Banking, Trade Finance & Export Payments
Don’t lose potential business to competitors by overlooking different export payment options which could be attractive to your international buyer. Explore several export payment methods and find the one best suited to your needs.
Many businesses new to selling products overseas expect or prefer to be paid in full in advance. While there is zero risk of non-payment if you do business this way, you risk losing business by overlooking competitors willing to offer buyers better payment options. Consider more attractive payment methods.
Methods of Payment
To succeed in today’s global marketplace and win sales against foreign competitors, exporters must offer their customers attractive sales terms supported by the appropriate payment methods.
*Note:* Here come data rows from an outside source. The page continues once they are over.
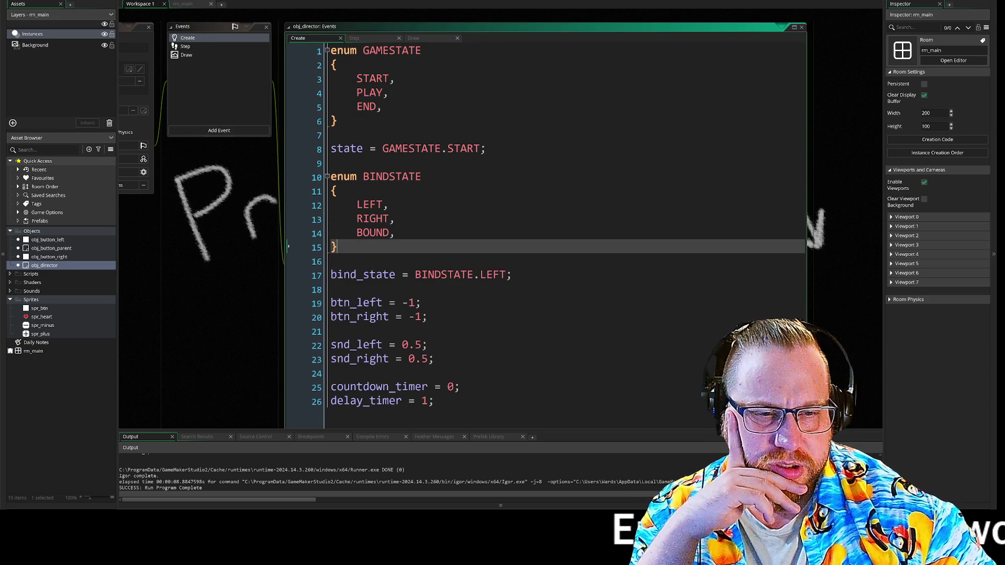
pyautogui.scroll(-2, 471, 247)
pyautogui.scroll(2, 471, 236)
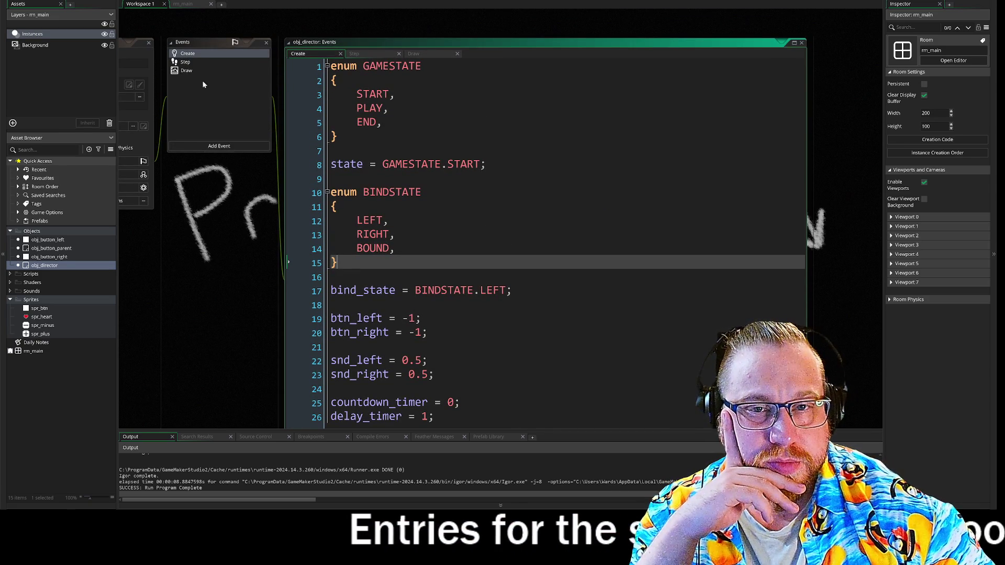
pyautogui.click(188, 62)
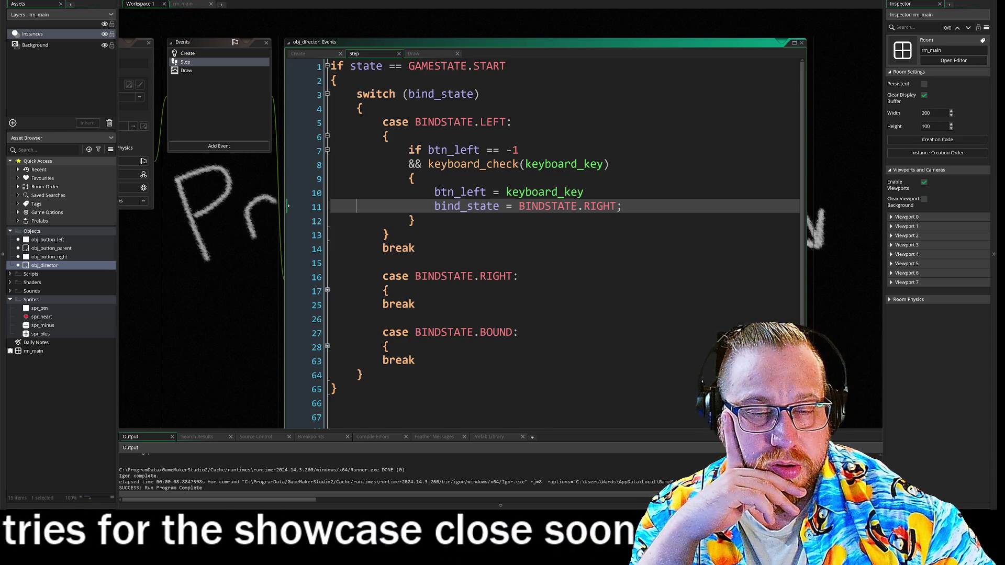
pyautogui.moveTo(367, 81); pyautogui.dragTo(307, 51)
# Delete the GAMESTATE.START check and its closing brace, then test-run and close the game
pyautogui.press('BackSpace')
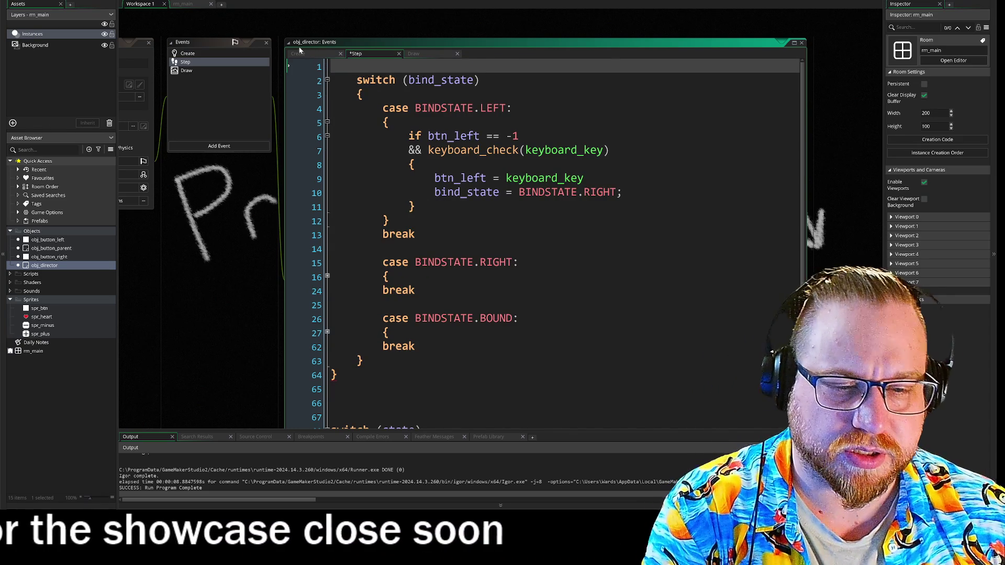
pyautogui.click(337, 375)
pyautogui.press('BackSpace')
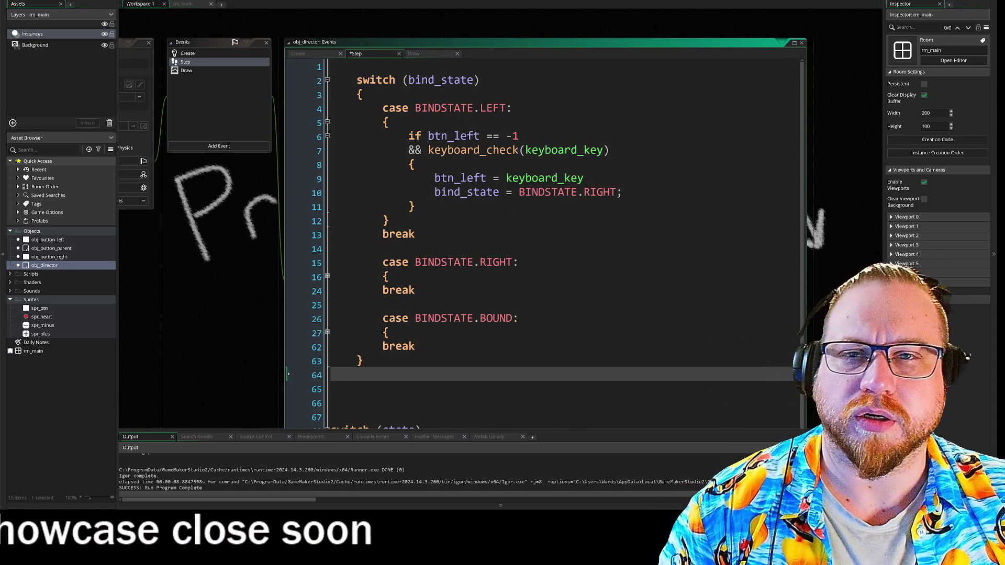
pyautogui.press('F5')
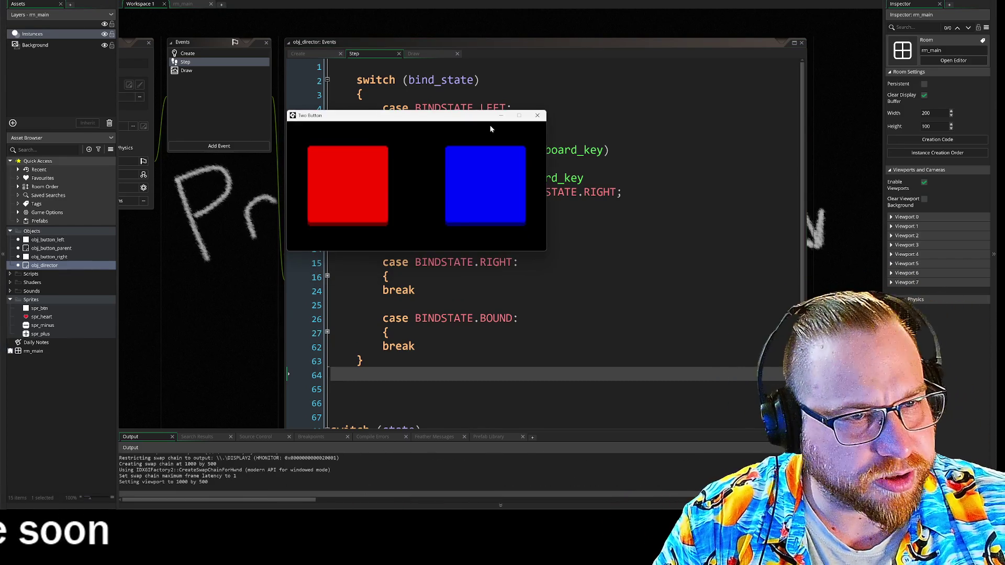
pyautogui.click(537, 115)
# Restore the GAMESTATE.START wrapper with Ctrl+Z and start a debug run with F6
pyautogui.click(519, 262)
Because getting paid in full and on time is the ultimate goal for each export sale, an appropriate payment method must be chosen carefully to minimize the payment risk while also accommodating the needs of the buyer.
There are a number of methods of payment for international transactions. During or before contract negotiations, you should consider which method in the figure is mutually desirable for you and your customer.
- Bank Letter of Credit (L/C)
- Standby Letter Of Credit (SBLC)
- Bank Guarantees & Counter Guarantees
- Bank Payment Obligation (BPO)
- Documents Against Bank Payment
- International trade presents a spectrum of risk, which causes uncertainty over the timing of payments between the exporter (seller) and importer (foreign buyer).
- For exporters, any sale is a gift until payment is received.
- Therefore, exporters want to receive payment as soon as possible, preferably as soon as an order is placed or before the goods are sent to the importer.
- For importers, any payment is a donation until the goods are received.
- Therefore, importers want to receive the goods as soon as possible but to delay payment as long as possible, preferably until after the goods are resold to generate enough income to pay the exporter.